Die große Chance der Sozialunternehmen
Hier könnten sozial orientierte Start-ups punkten. Denn Kundinnen und Kunden fragten heute bereits stark nach dem gesellschaftlichen Engagement von Unternehmen und machten Kaufentscheidungen mitunter davon abhängig, wie ein Unternehmen sozial agiere. Das sagte Jule Bosch, Zukunftsforscherin und Buchautorin: „Das Kundenbedürfnis, die Welt zu retten, lässt sich aber nicht dadurch erfüllen, hier und da ein bisschen Spenden zu verteilen, sondern nur, indem ich mein Geschäftsmodell darauf ausrichte, reale Probleme zu lösen.“
Das versucht auch Nicole von Alvensleben mit ihrem Unternehmen „Stitch by Stitch“, in dem geflüchtete professionelle Schneiderinnen für Modelabels lokal Kleinstauflagen produzieren. Global, aber zugleich auch mit Blick auf die Mikroebene ist indes das mittlerweile millionenschwere Unternehmen „Pasticbank“ aufgestellt, das Menschen auf den Philippinen und in anderen Ländern dafür bezahlt, dass sie Plastikflaschen sammeln und diese so gar nicht erst ins Meer gelangen. Das Konzept läuft so gut, dass aus dem Plastik mittlerweile eine eigene Währung geworden ist, mit der Familien sogar das Schulgeld ihrer Kinder bezahlen können. Mit einem Jahresumsatz von 20 Millionen Euro und 34 Millionen gesammelten Kilo Plastik sind die Zahlen eindrucksvoll. Für Zukunftsforscherin Jule Bosch ist das kein Widerspruch: „Sinn und Gewinn schließen sich nicht aus“, betonte sie.

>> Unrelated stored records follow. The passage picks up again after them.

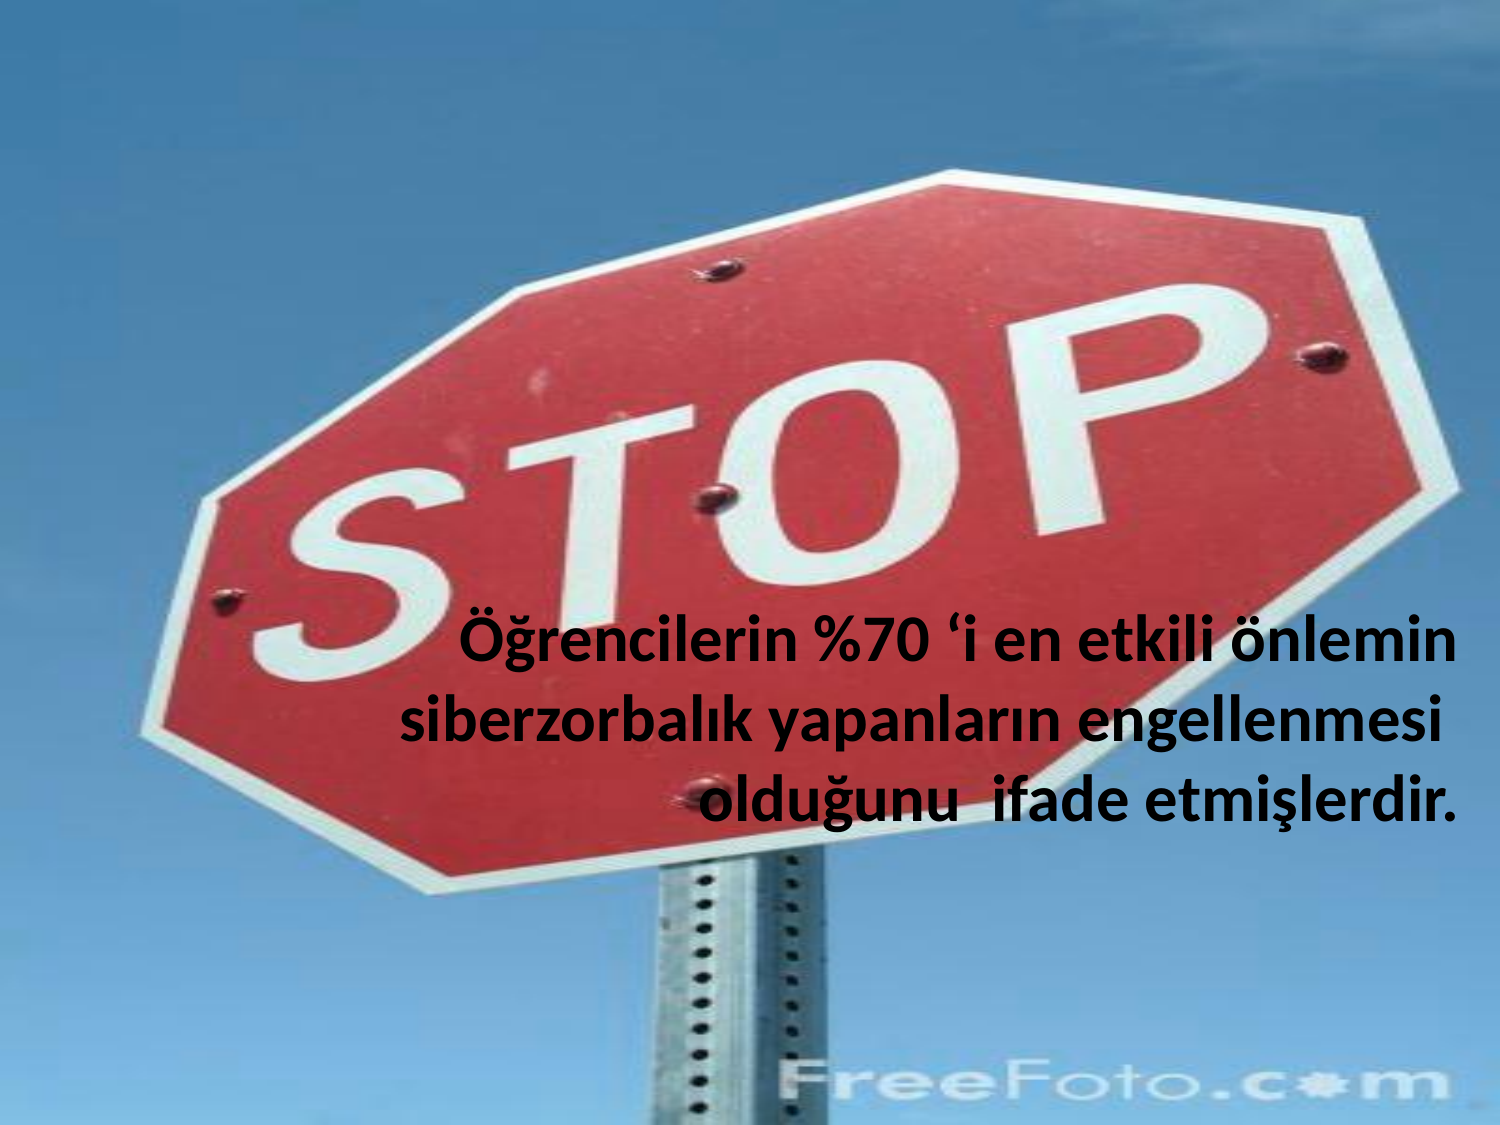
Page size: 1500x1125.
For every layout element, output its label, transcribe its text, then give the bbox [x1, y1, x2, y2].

picture [0, 0, 1500, 1125]
list Öğrencilerin %70 ‘i en etkili önlemin siberzorbalık yapanların engellenmesi olduğunu ifade etmişlerdir. [112, 587, 1476, 1125]
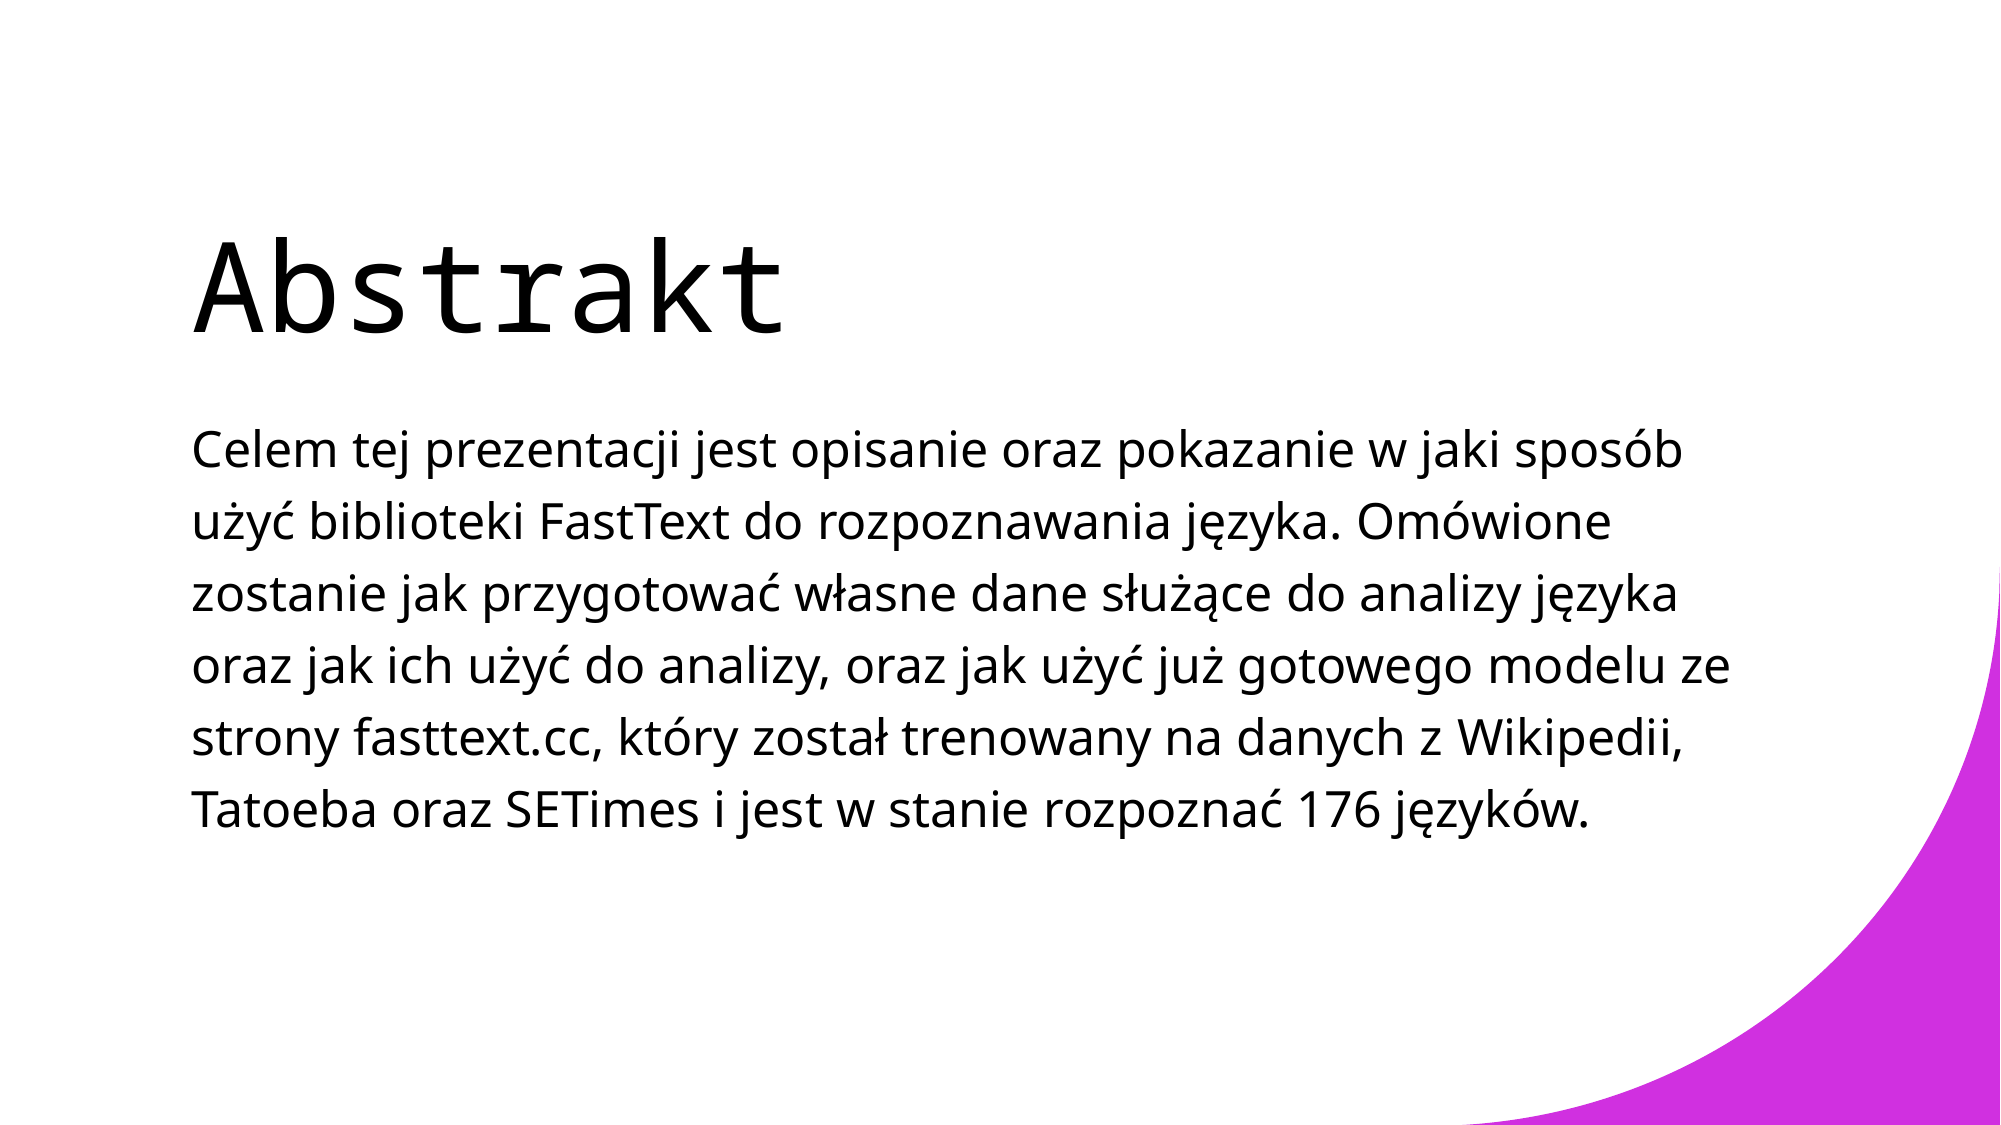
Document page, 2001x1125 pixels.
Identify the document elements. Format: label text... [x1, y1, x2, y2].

title Abstrakt [176, 118, 1809, 366]
list Celem tej prezentacji jest opisanie oraz pokazanie w jaki sposób użyć biblioteki FastText do rozpoznawania języka. Omówione zostanie jak przygotować własne dane służące do analizy języka oraz jak ich użyć do analizy, oraz jak użyć już gotowego modelu ze strony fasttext.cc, który został trenowany na danych z Wikipedii, Tatoeba oraz SETimes i jest w stanie rozpoznać 176 języków. [176, 398, 1809, 975]
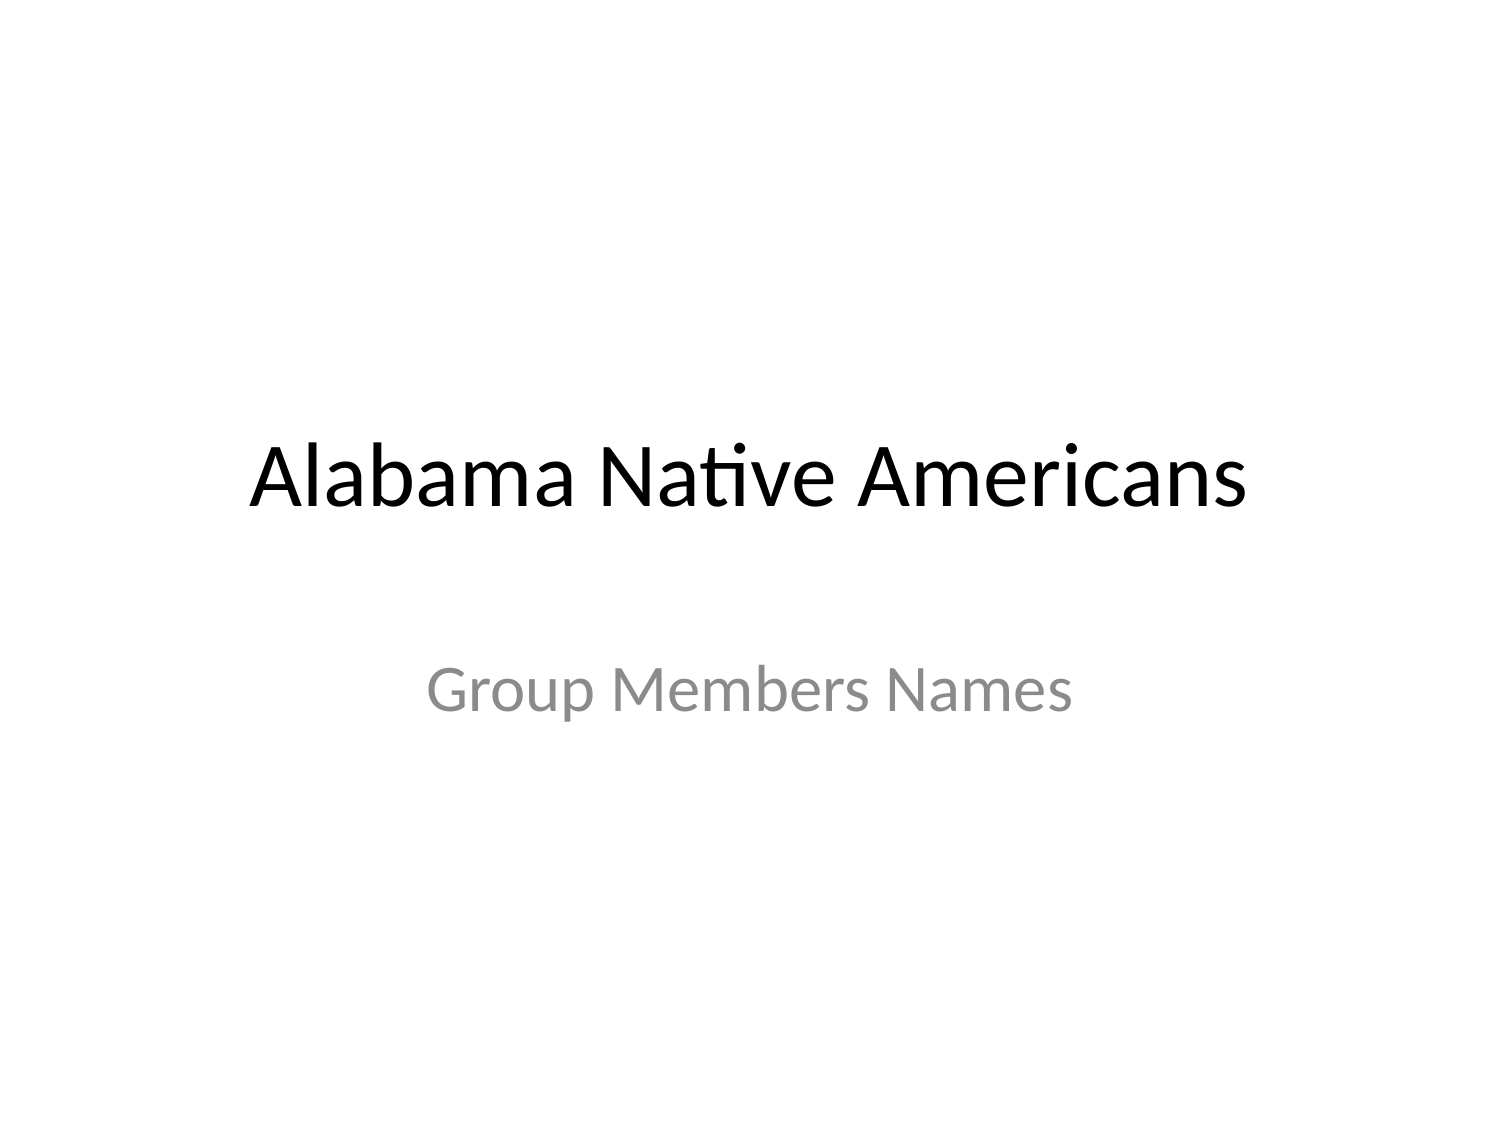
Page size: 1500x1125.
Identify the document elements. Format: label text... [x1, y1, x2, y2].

Zugleich wurde aber auch klar: Wachstum ist für die meisten Sozialunternehmen kein Ziel, das sie aktiv verfolgen. Vielmehr geht es um etwas anderes: „Wir müssen nicht der Platzhirsch werden, sondern die Sache voranbringen: Wenn wir kooperieren, können wir etwas erreichen und verändern“, brachte Jörg Schüler von den „Digitalen Helden“ auf den Punkt. Und auch Nicole von Alvensleben betonte, sie bekomme immer wieder Anfragen von Menschen, die ihr Projekt auf andere Städte übertragen wollten, und freue sich darüber.
Respekt und Hoffnung
Bischof Georg Bätzing dankte denen, die an diesem Abend im Haus am Dom so begeistert von ihren Unternehmen berichteten: „Ich habe Respekt vor Ihren Lebenswerken, weil Sie sich selbst dort hinein investieren.“ Die Beispiele machten ihm Hoffnung, dass die Menschen nicht in den Problemen der globalen Welt ersticken müssten, sondern dass es Möglichkeiten für Veränderung gebe, sagte der Bischof. Der Gemeinschaftsgedanke lasse sich zudem sehr gut auf die Kirche übertragen, die, um ihr Überleben zu sichern, nicht auf die Unterschiede schauen dürfe, sondern Partner suchen müsse, die eine ähnliche Idee von der Welt haben, um gemeinsame Ziele voranzutreiben. „Wenn wir diese Möglichkeit nutzen, zusammenzuarbeiten, steckt darin die Möglichkeit von Wachstum für die Kirche.“
Über das Forum Wirtschaft
Das "Forum Wirtschaft" findet alle zwei Jahre im Wechsel mit einem sogenannten "Forum Arbeit" statt, doch Corona hat diesen Rhythmus aktuell durcheinander gebracht. Das Forum wird von der Katholischen Akademie organisiert, ist aber eine Veranstaltung des Sozialpolitischen Arbeitskreises des Bistums, der als Bischöflicher Arbeitskreis unter dem Vorsitz des Caritasdirektors die sozialpolitischen Akteure des Bistums vernetzt und den Bischof sowie die kuriale und synodale Bistumsleitung in sozialpolitischen Angelegenheiten berät. Eines der Projekte, die aus dem AK Sozialpolitik entstanden sind, ist die Wohnraumoffensive.